:: TASK STATEMENT ::
Continue the passage on Jesus in Mark's Gospel, starting right after its last sentence.

:: TEXT PROVIDED ::
= = = = =

At the beginning of Mark’s Gospel, Jesus shows superhuman strength and seems unaffected by the world. He walks on water, performs miracles, forgives sins, teaches, and casts out demons in a way that astounds the witnesses, producing fear and awe.
In the fourth chapter, a storm comes while Jesus is on a boat with his disciples (Mark 4:35-41). Instead of standing in solidarity with his friends in their fear, he coolly sleeps through the turmoil. When the disciples wake him, he easily rebukes the wind with his voice alone, bringing an end to the chaos and destruction of the storm. He’s dry, compact, efficient. His flippancy implies dominating power. Even with this Godly display of power, the disciples fail to believe.
In the next chapter, a hemorrhaging woman reaches for Jesus’ cloak, believing that this would heal her (Mark 5:24-34). Her body’s boundaries had been deeply compromised for twelve years, and her aliment was worsening. Healing power flows from Jesus. Her bleeding immediately stops. Feeling the power seep from him, Jesus searches the crowd for the woman and sends her off well.
Then in the eighth chapter, Jesus cures a blind man. We know from previous stories that he could have healed the man by simply speaking. Instead, Jesus takes the man by the hand, uses his spit to heal him, and enters into a dialogue with the man to make sure he can see clearly. Healing power saturates his bodily fluids. He is showing feminine inefficiency and porousness that brings restoration to societally marginalized folks, who respond with love instead of fear and with faith instead of awe.
On his way to the cross, Jesus shares bread and wine with his friends, saying, “Take; this is my body … This is my blood of the covenant, which is poured out for many” (Mark 14:22,24). Jesus offers love and deep communion by offering his body and blood. He empties himself into ordinary elements to offers himself as a sacrifice.
On the cross, Jesus experiences the ultimate porousness. With his boundaries fully broken down, divinity flows from him and, fully human, he dies. The writer of Mark’s gospel portrays Jesus suffering a death of extreme failure. He cries out in abandonment, “My God, my God, why have you forsaken me?” (Mark 15:34). Yet God names Jesus’ posture beautiful, as Jesus bears pain and death in his own body. God names the crucified Jesus Christ. Because of Jesus’ inefficiency and porousness, what could be considered his femininity, we can share in God’s abundant love.

= = = = =

:: INFORMATION GIVEN ::

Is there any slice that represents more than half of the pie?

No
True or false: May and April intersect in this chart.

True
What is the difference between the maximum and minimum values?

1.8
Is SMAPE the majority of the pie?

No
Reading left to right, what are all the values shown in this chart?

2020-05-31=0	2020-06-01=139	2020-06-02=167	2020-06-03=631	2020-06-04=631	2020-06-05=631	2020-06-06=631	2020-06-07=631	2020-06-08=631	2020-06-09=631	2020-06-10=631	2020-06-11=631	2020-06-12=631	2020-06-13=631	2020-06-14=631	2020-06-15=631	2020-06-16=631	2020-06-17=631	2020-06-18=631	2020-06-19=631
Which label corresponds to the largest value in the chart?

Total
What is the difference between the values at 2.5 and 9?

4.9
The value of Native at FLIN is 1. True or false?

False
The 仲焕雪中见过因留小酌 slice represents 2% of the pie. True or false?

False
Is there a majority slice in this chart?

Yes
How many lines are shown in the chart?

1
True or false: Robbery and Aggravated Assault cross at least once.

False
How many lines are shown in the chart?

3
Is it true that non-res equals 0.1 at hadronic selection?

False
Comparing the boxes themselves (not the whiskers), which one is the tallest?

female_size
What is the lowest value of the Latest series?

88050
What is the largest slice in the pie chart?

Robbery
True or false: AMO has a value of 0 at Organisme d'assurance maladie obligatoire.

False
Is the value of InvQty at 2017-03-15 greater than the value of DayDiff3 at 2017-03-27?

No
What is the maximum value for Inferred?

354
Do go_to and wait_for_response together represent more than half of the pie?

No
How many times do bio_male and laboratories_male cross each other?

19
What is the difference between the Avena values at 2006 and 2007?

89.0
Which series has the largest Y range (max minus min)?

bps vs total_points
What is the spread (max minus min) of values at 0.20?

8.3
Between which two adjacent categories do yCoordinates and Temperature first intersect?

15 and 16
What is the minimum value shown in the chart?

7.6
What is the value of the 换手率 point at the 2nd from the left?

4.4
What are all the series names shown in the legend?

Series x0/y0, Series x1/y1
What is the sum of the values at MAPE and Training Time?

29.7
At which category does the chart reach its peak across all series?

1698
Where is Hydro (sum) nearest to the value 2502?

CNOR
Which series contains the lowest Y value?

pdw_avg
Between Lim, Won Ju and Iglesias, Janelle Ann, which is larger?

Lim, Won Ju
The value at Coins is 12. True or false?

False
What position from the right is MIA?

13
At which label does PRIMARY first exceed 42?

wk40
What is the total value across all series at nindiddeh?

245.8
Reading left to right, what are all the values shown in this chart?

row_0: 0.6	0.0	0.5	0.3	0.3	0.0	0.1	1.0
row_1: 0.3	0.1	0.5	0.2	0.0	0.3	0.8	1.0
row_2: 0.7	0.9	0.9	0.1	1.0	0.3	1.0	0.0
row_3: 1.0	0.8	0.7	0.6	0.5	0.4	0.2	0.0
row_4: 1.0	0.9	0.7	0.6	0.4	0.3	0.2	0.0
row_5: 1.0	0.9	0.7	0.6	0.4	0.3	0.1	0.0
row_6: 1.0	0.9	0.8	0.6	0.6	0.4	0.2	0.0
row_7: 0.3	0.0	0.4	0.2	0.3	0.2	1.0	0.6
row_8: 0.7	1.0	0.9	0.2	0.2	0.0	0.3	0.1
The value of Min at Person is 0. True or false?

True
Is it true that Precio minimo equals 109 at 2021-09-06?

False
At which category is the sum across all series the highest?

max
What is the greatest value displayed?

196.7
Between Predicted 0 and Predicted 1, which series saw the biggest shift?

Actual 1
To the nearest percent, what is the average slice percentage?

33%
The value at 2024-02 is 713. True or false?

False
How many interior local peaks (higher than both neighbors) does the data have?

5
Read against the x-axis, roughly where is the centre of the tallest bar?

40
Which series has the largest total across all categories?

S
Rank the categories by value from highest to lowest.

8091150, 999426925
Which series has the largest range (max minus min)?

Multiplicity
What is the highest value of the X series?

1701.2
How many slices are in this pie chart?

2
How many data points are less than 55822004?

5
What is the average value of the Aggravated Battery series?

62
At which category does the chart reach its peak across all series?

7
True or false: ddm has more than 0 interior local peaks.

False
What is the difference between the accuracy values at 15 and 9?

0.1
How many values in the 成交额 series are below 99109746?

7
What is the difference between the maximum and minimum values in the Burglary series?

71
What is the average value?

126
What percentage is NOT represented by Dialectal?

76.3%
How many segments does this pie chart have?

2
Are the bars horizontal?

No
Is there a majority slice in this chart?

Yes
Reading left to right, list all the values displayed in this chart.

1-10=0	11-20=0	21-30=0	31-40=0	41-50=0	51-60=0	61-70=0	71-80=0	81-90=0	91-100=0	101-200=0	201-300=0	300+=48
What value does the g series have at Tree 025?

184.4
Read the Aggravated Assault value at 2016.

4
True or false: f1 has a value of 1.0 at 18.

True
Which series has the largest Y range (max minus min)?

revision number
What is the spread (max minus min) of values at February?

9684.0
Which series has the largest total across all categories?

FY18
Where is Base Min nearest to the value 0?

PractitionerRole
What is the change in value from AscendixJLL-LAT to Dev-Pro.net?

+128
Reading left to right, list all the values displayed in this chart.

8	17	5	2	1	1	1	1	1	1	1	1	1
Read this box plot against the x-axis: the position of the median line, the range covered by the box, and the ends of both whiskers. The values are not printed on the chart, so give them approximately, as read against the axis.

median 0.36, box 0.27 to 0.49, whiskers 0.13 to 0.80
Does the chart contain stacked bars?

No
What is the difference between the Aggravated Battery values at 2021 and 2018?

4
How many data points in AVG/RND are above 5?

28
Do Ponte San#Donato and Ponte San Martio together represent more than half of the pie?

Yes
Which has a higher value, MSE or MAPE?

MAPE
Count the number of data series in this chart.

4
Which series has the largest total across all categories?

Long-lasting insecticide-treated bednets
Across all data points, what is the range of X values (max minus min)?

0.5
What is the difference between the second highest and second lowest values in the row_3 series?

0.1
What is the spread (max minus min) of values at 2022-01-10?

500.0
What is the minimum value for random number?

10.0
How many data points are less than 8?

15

= = = = =

:: OUTPUT FOR THIS TASK ::
Some say the Church is dying, but I don’t agree. I see it becoming more porous. The line between online and in-person community is blurring. The walls between the church and the world are dissolving. Our faith — too often efficiently self-restricted to a Sunday morning obedience — is seeping into the nooks and crannies of our lives. Power, which was once hoarded by those who could read, those who could speak Latin, those who had the luxury of an advanced degree, grows among the people. I find it all deeply exciting.
Christ’s love cannot be contained. Just as Jesus’ body became more feminine in his ministry and life, now so is the Church. As the Church becomes more inefficient, more porous, flowing out into the world, we have the opportunity to transcend our limiting binaries. We have the opportunity to let go of control, to release our limited vision for the Church, and to know God’s freedom not through perfection, but through wholeness.
* Dale B. Martin, “Contradictions of Masculinity: Ascetic Inseminators and Menstruating Men in Greco-Roman Culture” In Generation and Degeneration: Literature and Tropes of Reproduction. Ed. Valeria Finucci and Kevin Brownlee (Durham: Duke University Press, 2001).